L'agence onusienne a dépêché 22 tonnes de «médicaments vitaux, de matériel de traumatologie et d'urgence», a précisé M. Tedros sur X. Ces quantités permettront de prendre en charge les soins de 50.000 patients, dont 40.000 interventions chirurgicales, a-t-il précisé.
«Il s'agit du premier convoi par la route empruntant un corridor terrestre multinational depuis la plateforme logistique mondiale de l'OMS à Dubaï, qui a mis en place un nouvel itinéraire pour assurer la continuité de l'acheminement des fournitures malgré les perturbations logistiques croissantes au Moyen-Orient», a expliqué M. Tedros.

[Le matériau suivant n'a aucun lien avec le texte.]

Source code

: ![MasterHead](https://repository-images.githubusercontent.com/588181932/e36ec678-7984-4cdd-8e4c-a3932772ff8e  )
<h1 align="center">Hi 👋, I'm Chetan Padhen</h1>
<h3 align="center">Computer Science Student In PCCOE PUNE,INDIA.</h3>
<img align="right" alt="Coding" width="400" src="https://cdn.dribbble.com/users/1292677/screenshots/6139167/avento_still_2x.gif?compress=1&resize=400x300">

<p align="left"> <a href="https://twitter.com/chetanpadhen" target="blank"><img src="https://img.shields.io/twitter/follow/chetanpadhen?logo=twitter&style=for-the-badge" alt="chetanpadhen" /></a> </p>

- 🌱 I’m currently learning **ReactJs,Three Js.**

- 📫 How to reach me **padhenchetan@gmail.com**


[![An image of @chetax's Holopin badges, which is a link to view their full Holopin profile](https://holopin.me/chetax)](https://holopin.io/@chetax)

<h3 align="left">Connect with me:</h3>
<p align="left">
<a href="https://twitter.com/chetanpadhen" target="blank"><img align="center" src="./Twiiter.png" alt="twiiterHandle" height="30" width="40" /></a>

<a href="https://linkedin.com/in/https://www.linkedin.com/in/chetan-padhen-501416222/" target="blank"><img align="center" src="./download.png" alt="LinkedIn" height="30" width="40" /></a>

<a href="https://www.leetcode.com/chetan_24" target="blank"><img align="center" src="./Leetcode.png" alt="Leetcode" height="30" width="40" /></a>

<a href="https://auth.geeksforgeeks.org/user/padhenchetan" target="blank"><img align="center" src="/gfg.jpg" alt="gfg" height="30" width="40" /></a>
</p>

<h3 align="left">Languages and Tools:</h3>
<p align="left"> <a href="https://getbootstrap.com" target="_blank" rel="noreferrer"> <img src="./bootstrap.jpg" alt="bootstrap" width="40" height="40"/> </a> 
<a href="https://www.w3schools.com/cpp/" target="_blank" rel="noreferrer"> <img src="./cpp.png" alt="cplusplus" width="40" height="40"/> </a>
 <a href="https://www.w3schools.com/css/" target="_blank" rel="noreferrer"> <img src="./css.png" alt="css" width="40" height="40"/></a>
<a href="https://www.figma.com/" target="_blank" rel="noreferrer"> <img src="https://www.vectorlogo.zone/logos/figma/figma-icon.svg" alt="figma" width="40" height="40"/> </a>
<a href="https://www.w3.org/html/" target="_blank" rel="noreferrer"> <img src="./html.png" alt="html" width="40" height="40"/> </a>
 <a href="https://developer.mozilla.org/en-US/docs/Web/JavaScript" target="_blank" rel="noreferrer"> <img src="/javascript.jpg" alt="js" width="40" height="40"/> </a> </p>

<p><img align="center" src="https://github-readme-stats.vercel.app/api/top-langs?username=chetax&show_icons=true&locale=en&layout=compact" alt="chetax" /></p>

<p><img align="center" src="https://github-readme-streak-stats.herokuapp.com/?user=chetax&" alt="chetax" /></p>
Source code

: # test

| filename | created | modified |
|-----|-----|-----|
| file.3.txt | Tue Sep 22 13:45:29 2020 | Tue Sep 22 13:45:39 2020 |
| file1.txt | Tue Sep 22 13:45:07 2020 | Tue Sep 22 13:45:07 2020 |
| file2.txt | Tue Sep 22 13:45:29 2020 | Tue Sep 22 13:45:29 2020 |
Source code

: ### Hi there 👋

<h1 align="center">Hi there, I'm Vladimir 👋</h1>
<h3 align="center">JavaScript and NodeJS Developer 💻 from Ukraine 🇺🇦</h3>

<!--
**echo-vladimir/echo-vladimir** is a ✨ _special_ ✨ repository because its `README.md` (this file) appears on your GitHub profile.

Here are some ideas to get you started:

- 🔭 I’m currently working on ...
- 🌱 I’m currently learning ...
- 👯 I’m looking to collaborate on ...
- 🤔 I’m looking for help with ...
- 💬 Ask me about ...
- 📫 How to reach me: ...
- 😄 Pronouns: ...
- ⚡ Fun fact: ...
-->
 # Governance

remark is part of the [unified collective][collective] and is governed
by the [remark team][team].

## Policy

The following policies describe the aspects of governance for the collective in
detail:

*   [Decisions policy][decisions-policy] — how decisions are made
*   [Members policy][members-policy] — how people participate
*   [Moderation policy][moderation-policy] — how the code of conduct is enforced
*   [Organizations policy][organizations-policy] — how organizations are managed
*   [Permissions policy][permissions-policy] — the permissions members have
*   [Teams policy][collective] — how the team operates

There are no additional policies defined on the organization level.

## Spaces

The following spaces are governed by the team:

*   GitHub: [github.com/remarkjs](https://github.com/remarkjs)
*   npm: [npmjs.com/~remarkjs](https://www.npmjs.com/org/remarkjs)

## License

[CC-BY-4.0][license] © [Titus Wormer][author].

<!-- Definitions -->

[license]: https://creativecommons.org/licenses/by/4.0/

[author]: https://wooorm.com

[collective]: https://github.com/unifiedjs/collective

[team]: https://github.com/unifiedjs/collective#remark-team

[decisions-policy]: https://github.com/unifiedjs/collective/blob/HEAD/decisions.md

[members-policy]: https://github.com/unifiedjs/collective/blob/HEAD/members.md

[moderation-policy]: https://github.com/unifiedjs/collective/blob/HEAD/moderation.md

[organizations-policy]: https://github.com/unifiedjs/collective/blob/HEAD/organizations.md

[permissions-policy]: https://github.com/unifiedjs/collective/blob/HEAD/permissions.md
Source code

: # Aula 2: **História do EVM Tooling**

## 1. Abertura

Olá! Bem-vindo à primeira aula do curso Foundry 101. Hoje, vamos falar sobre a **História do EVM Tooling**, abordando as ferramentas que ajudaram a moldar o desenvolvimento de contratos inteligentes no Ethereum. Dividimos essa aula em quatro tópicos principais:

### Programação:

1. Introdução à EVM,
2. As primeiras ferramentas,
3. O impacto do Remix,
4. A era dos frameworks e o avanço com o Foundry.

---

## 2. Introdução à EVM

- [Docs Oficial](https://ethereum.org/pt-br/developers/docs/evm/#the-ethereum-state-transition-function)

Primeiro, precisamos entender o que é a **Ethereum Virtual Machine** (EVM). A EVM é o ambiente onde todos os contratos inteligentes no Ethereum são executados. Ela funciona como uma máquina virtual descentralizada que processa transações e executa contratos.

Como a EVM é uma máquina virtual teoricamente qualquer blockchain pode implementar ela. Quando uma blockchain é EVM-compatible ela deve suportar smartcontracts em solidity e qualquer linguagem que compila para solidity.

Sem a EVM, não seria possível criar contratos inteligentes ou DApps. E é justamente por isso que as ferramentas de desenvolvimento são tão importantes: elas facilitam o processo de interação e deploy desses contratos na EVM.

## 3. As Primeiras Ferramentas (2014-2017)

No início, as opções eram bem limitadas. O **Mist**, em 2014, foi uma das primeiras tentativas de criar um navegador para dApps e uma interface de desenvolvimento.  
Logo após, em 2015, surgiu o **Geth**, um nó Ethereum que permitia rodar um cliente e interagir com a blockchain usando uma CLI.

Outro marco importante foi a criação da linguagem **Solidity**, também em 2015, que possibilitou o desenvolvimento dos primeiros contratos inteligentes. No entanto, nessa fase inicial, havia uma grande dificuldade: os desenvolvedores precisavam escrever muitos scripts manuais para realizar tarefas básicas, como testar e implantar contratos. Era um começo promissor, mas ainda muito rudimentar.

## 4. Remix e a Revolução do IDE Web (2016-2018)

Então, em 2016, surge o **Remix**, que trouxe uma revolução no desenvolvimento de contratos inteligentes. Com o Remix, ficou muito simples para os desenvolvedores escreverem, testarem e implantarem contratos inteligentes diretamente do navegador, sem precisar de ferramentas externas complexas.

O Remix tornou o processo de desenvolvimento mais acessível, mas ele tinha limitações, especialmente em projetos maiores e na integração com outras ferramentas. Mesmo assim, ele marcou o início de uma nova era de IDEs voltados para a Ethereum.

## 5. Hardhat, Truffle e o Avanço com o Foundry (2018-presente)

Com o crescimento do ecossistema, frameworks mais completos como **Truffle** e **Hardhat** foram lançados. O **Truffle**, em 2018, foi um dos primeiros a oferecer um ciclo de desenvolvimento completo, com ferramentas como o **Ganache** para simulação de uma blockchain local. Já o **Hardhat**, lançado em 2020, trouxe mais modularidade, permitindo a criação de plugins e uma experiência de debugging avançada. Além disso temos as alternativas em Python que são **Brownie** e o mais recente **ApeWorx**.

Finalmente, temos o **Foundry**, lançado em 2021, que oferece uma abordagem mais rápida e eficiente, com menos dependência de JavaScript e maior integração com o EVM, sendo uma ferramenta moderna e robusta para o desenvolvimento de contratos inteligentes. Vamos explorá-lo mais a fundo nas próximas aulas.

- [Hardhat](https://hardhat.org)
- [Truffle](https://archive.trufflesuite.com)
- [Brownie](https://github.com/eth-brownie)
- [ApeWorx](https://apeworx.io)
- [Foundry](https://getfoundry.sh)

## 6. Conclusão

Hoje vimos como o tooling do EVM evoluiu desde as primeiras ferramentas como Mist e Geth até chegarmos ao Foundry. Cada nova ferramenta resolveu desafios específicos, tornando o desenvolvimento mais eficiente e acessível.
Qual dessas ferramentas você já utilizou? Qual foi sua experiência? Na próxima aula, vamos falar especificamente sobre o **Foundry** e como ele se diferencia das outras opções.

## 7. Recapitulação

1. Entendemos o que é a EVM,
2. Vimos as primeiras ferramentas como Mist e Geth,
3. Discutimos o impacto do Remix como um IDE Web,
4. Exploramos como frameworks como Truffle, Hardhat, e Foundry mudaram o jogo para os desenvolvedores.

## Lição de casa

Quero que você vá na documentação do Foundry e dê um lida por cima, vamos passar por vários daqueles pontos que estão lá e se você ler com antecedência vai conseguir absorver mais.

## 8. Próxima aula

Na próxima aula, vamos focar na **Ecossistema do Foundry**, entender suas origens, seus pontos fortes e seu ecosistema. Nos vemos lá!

Le convoi devrait arriver à Beyrouth d'ici une semaine. Le Liban a été entraîné dans le conflit israélo-palestinien lorsque le Hezbollah a commencé à tirer des roquettes sur Israël le 2 mars pour venger la mort du guide suprême iranien, l'ayatollah Ali Khamenei, tué lors d'attaques israélo-américaines.
Israël a riposté par des frappes massives à travers le Liban et des incursions terrestres dans la zone frontalière, faisant plus de 1.000 morts selon les autorités libanaises.
Le système de santé libanais est confronté à une pression croissante due à l'augmentation des besoins, aux déplacements massifs de population et aux pénuries de médicaments, de fournitures et de carburant, a fait valoir M. Tedros.
Le patron de l'OMS a rendu hommage aux personnels de santé qui «continuent de travailler dans des conditions difficiles» dans le pays.
L'OMS a recensé 63 attaques contre des établissements de santé au Liban depuis le 2 mars, faisant 51 morts et 91 blessés.
La base logistique de l'OMS à Dubaï a traité l'an dernier plus de 500 commandes d'urgence pour 75 pays à travers le monde.
Ses opérations ont été brièvement suspendues au début du conflit au Moyen-Orient en raison de l'insécurité, des fermetures de l'espace aérien et du blocage du détroit d'Ormuz. L'OMS a alors envisagé des voies d'accès terrestres.